TO BE DONE >> Could you write out, word for word, every line of text in the items below, leaving the pictures out of your answer?
-*-
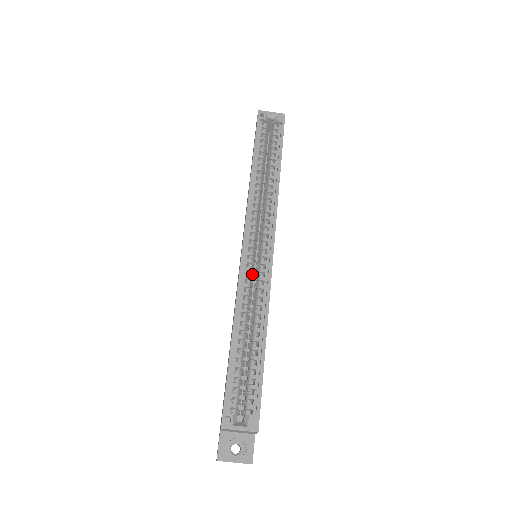
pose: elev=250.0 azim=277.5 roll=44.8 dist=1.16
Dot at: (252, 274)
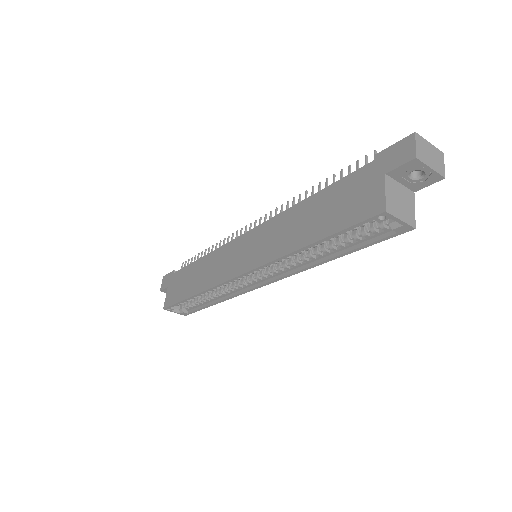
Dot at: occluded
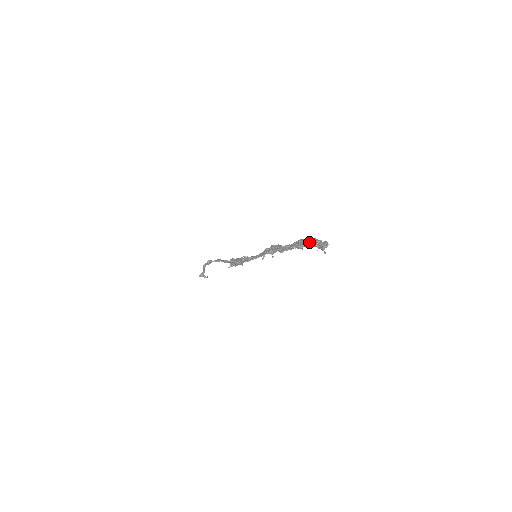
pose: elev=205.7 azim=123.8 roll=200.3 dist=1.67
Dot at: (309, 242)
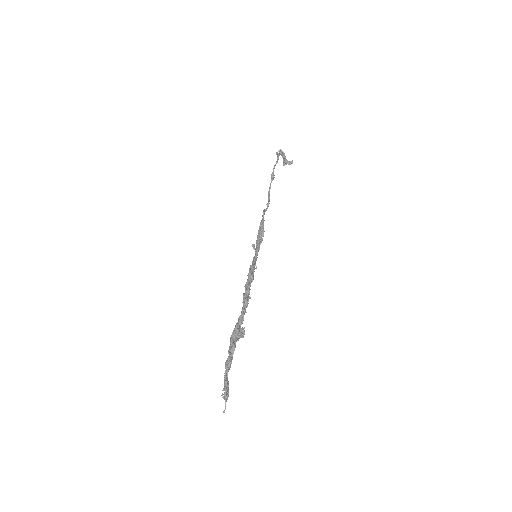
Dot at: (226, 363)
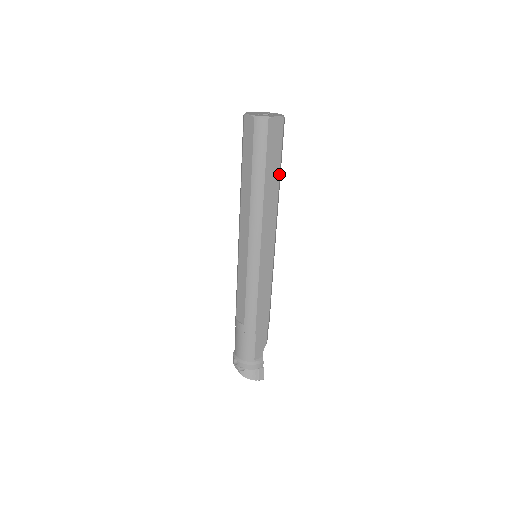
-*-
TASK OUTPUT >>
pose: elev=250.0 azim=277.5 roll=44.8 dist=1.16
Dot at: (252, 274)
Dot at: occluded
pose: elev=205.7 azim=123.8 roll=200.3 dist=1.67
Dot at: (309, 242)
Dot at: (226, 363)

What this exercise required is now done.